4. It was the night of my brother’s graduation. I asked him was he was doing that night and he said he was going drinking. When the tones went out at 2:17am for an MVA with entrapment I ran, in fear of finding my dead brother in his crumpled BMW. In the rush I left my phone behind, so I do not have pictures of the accident, but this is what I found. 3 intoxicated young men (ages 21, 22, and 23) in a Suburban were racing a red sports car. Running a red light they hit an 18 wheeler, cutting the truck in two, horizontally, decapitating all three men. The truck continued to roll about 100 yards and the other car fled the scene. My report read “unrecognizable anatomy scattered throughout the scene”. The rig driver said it felt like a little bump in the road. We had a student that night doing his clinicals. It was his first shift. He never returned.

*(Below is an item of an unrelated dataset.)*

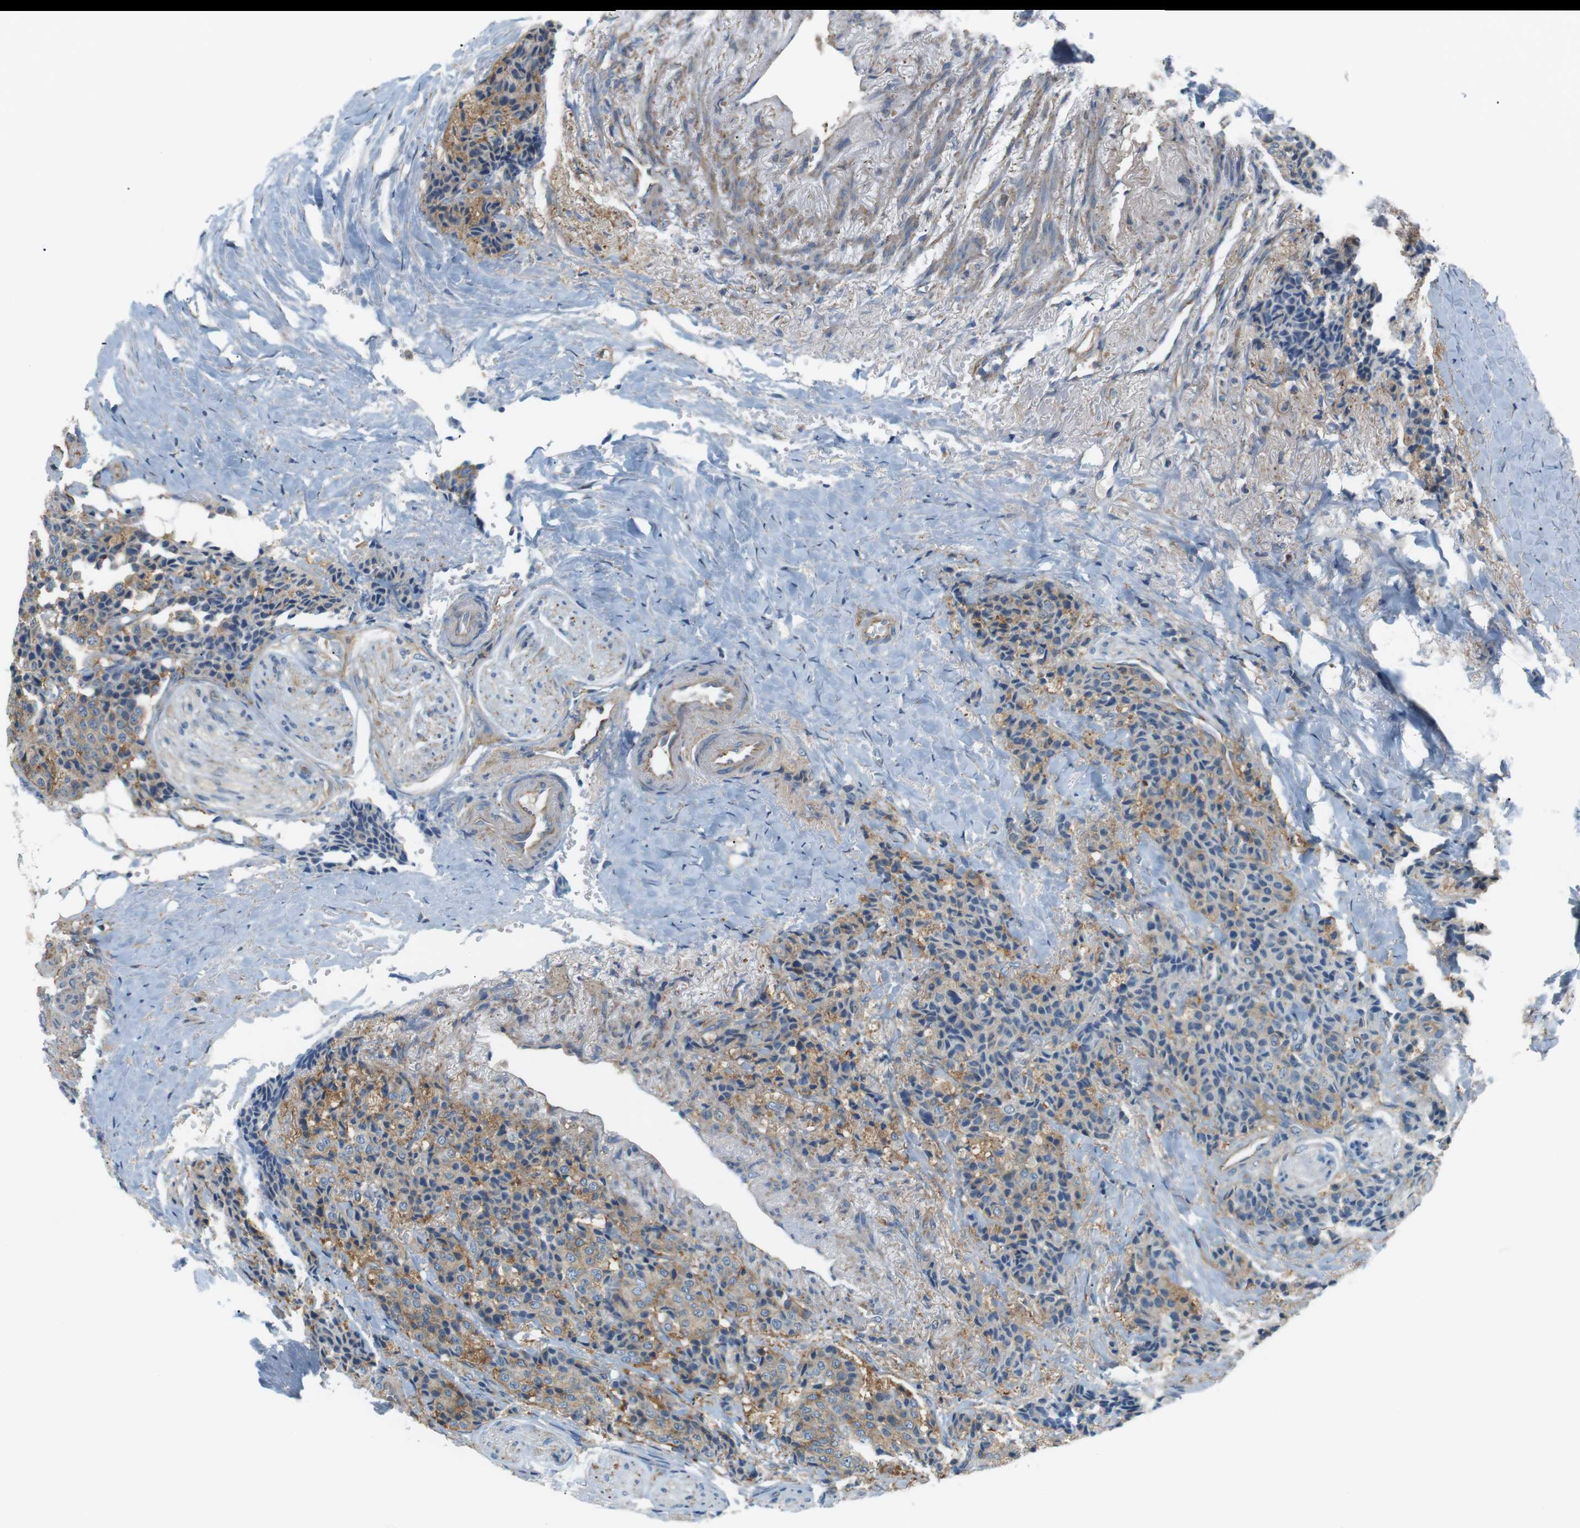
{"staining": {"intensity": "moderate", "quantity": "25%-75%", "location": "cytoplasmic/membranous"}, "tissue": "carcinoid", "cell_type": "Tumor cells", "image_type": "cancer", "snomed": [{"axis": "morphology", "description": "Carcinoid, malignant, NOS"}, {"axis": "topography", "description": "Colon"}], "caption": "Immunohistochemistry of human carcinoid (malignant) reveals medium levels of moderate cytoplasmic/membranous positivity in about 25%-75% of tumor cells.", "gene": "PEPD", "patient": {"sex": "female", "age": 61}}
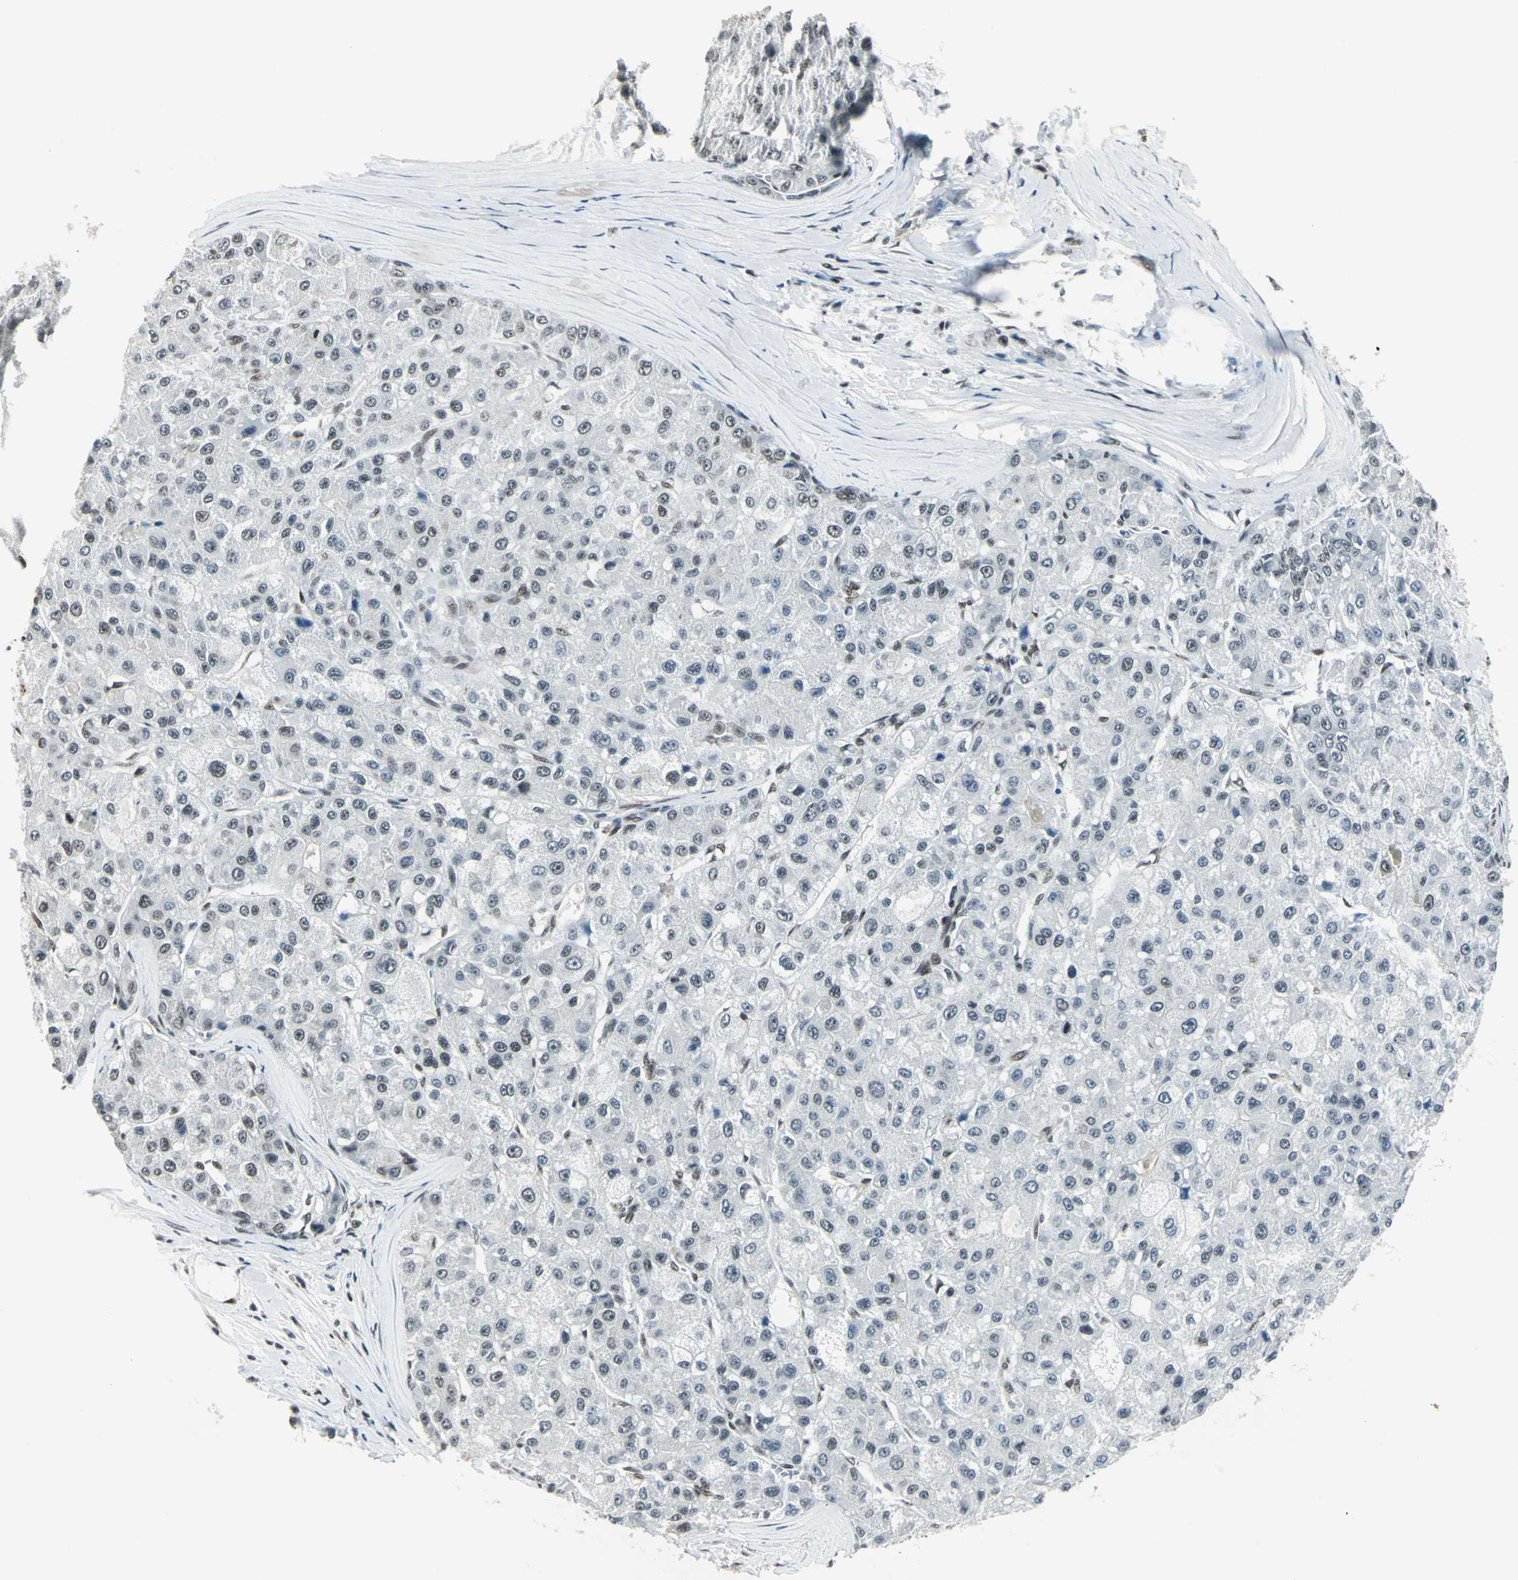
{"staining": {"intensity": "moderate", "quantity": "25%-75%", "location": "nuclear"}, "tissue": "liver cancer", "cell_type": "Tumor cells", "image_type": "cancer", "snomed": [{"axis": "morphology", "description": "Carcinoma, Hepatocellular, NOS"}, {"axis": "topography", "description": "Liver"}], "caption": "Immunohistochemistry (IHC) histopathology image of neoplastic tissue: liver cancer stained using immunohistochemistry (IHC) demonstrates medium levels of moderate protein expression localized specifically in the nuclear of tumor cells, appearing as a nuclear brown color.", "gene": "ADNP", "patient": {"sex": "male", "age": 80}}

5. After Hurricane Ike we had some problems responding with the down branches, trees, and flooding. A late night call came in and while rushing to a neighborhood on the far edge of our territory we had to turn around twice with the aid of law enforcement and their spotlights to avoid backing into the deep flooded ditches on either side of our country roads. Our usual 4 minute response time became 15 minutes. The emergency? The patient wanted us to take his temperature.
6. I responded to a diabetic emergency. Husband and wife were watching a movie in bed. When the movie was over the wife could not wake up her diabetic husband and called 911. While obtaining IV access and administering D50 the fire crew made him a sandwich (yes, we often made ourselves at home in the kitchen of diabetics to whip them up something to eat). When he awoke it went like this:
Me: Do you know where you are?
Me: Do you know why we’re here? (FF with sandwich is standing beside me.)
Patient: You came to make me a sandwich?
In that department at the time we did not charge for non-transports. As he became more alert and enjoyed his meal we explained that to him, he signed a waiver and we were on our way. The next day he came by in his Ferrari to thank us and give us a thrill ride. Very cool man.
7. Respond to abdominal pain. 14 y/o african american female. No further information. Upon arrival patient is found in distress. Placed on O2, found to be in labor, crowning. Her boyfriend and father are present. Neither knew she was pregnant. To make it even worse, baby is born healthy, but initially white. Boyfriend was angry, to say the least. I had to explain he would get his color, just wait a minute. I have to take a deep breath just thinking about that one…
8. Again, after Hurricane Ike, we respond to an unknown problem approximately 10am. A man is sleeping in his neighbors driveway in one of those haul-away dumpsters. We approach and ask what’s going on. He replies, “Just waiting on my neighbor to get home.” Then lifts his pillow to show us his rather large handgun. I said, “Okay, have a nice day, sir!” Got in my box and called for SO.
9. This isn’t actually a call, but crazy. During the hurricane, once the winds reached 70mph we were shut down and stopped receiving calls in fears the units would overturn. After the storm passed, between 5-6am, when they allowed calls to come back in, we received all the calls from throughout the night all at once. One after the other. The tones didn’t stop for about 20 minutes. Luckily everyone survived but I was terrified when I heard there was a family who’s home had collapsed and they were in their garage with 7 children and flood waters rising. All were okay. BUT – when I awoke to these tones on the second story of our department I stood up and stepped into water. My thoughts went straight to the images of New Orleans after Hurricane Katrina. I knew we were under water. We weren’t. The firefighters were hot so they opened the windows during the storm, allowing rain to come inside and soak the floors. Gotta love firemen.